Game 1
World Mental Health Day
These blog posts usually start with a quick recap of whatever has happened in Dundalk’s last match and then I go off in whatever direction the weeks news takes me. And although we had an incredible Friday night to recap on, I won’t be doing that just yet.
October 10th is World Mental Health day so that’s what this post is going to be about. If you came here to read what I thought of the Rovers game Friday night? Thank you, you are a fool, why are you doing that? And also, sorry, come back in a couple of days.
Let me start this by explaining what this blog was supposed to be when I started it. I know I’ve explained in essence what it was supposed to be about but my intent, my ambition was to be happy if three people each week read it. My wife, my sister and my dad probably. I told myself I would be happy if that happened.
Needless to say, there have been more than three readers.
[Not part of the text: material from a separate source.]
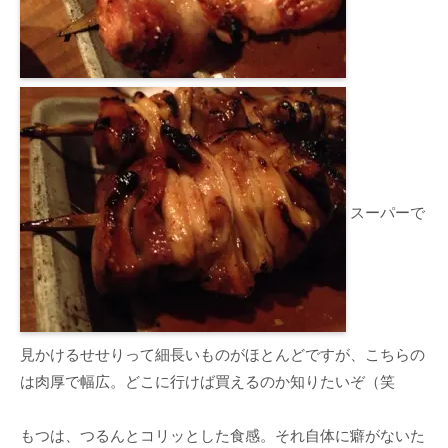
スーパーで
見かけるせせりって細長いものがほとんどですが、こちらの
は肉厚で幅広。どこに行けば買えるのか知りたいぞ（笑
もつは、つるんとコリッとした食感。それ自体に癖がないた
Sometimes a lot more, sometimes a few more.
The first time I went on the Town End Podcast this season I was internally crippled with nerves. Days before appearing, the dark thoughts started to creep in, ‘You know nothing about football’, ‘No one thinks you’re funny’, ‘No one cares what you think about anything’, all that lovely stuff.
That nervousness never goes away. Each week, each show I’m nervous. Nervous I’ll say something dumber than usual, nervous that someone will comment something about me that will get stuck in my head for weeks or maybe more. But most of all nervous that I will let the lads who were kind enough to let me join the podcast down.
So let’s take just those two things and forget about all the other things in life that give me anxiety. I’m nervous and anxious about every podcast and now that the blog has developed a bit of an audience I’m nervous and anxious about how each one is going to be received. I know I shouldn’t be. I know I need to be stronger in my own self belief but I’m not and I never have been. I continually put myself in positions where I’m open to criticism even though I absolutely cannot deal with failure or criticism.
Even writing like this is making me feel nervous and I’ve already deleted a bunch of paragraphs because I feel like it’s too vulnerable or too whatever.
While I find it difficult dealing with the repercussions of what I write or say, I have absolutely no idea how professional football players cope with the mental side of being a professional footballer. I really don’t.
When I think of how brittle I am, how little it would take to make me emotionally crawl into a ball and stay there until the summer time, it makes me marvel at players and coaches who get ten thousand times worse abuse than I will ever get and keep coming back for more.
My last blog post asked questions of the manager of the football club. Guess how I felt after I wrote it? I reread it over and over before I hit publish because I wanted to make sure that I hadn’t gone too far, that I hadn’t said anything that I wouldn’t say to the man’s face if I was presented with the opportunity.
I know that part of the game of football management and being a football player is being able to handle criticism and, I won’t lie, I thoroughly enjoyed laughing and booing those ex Dundalk players who played for Rovers the other night. That’s part of the game and we all know that.
We need to be able to voice our concerns and our objections and some of us have chosen to do so through blog posts or podcasts and we have put our names out there, we don’t hide behind handles or blank avatars. We’re honest about our opinions but those opinions can be extremely hurtful and affecting. We need to keep being mindful of that very thing.
There have been some truly tragic stories of sports people who have found the burden of their chosen profession too much to bear. Some have taken their own lives, some have chosen a life of destruction and there is a give and take with being an athlete. There cannot be any feeling on earth better than scoring a last minute winner, saving a last-minute penalty, winning a gold medal or getting up off the mat and over coming the odds.
But the flip side of the coin. To miss the last minute penalty, to make a mistake that leads to a goal, to fall at the final hurdle or to try to get up off the mat but not quite make it to your feet in time? The pain that comes with that I cannot imagine.
I know we as human beings do this every day. I know that each one of us has our demons, each one of us is fighting our battles and we all have doubts, anxieties and I said this to someone very recently, life is very, very hard. If you can make it out of bed in the morning and exist and take part in the world around you then you are a superhero. Never let yourself forget how strong you are to be able to do the things that you do.
Sports people, elite or otherwise, are absolutely fascinating to me. I’ve spent my whole life marvelling at them. I’m obsessed with sports and the people who have chosen to take part, who have volunteered themselves to reach a goal, to inspire others, to be part of a team and who have opened themselves up to absolutely relentless abuse.
I love sports people and I want us to be able to take better care of them because too often the effect of their failures, mentally can be devastating. Of course we’re the fans and we feel it just as much if not more than players and we have every right to be upset if things don’t go our way and I will write another post another day about the insanity of being a sports fan.
But for now, on World Mental Health day I just wanted to write this. I feel the weight of expectation when I write a blog that a handful of people will read. I feel anxious and nervous about letting my podcast team mates or their listeners down. I have absolutely no idea how sports people do it.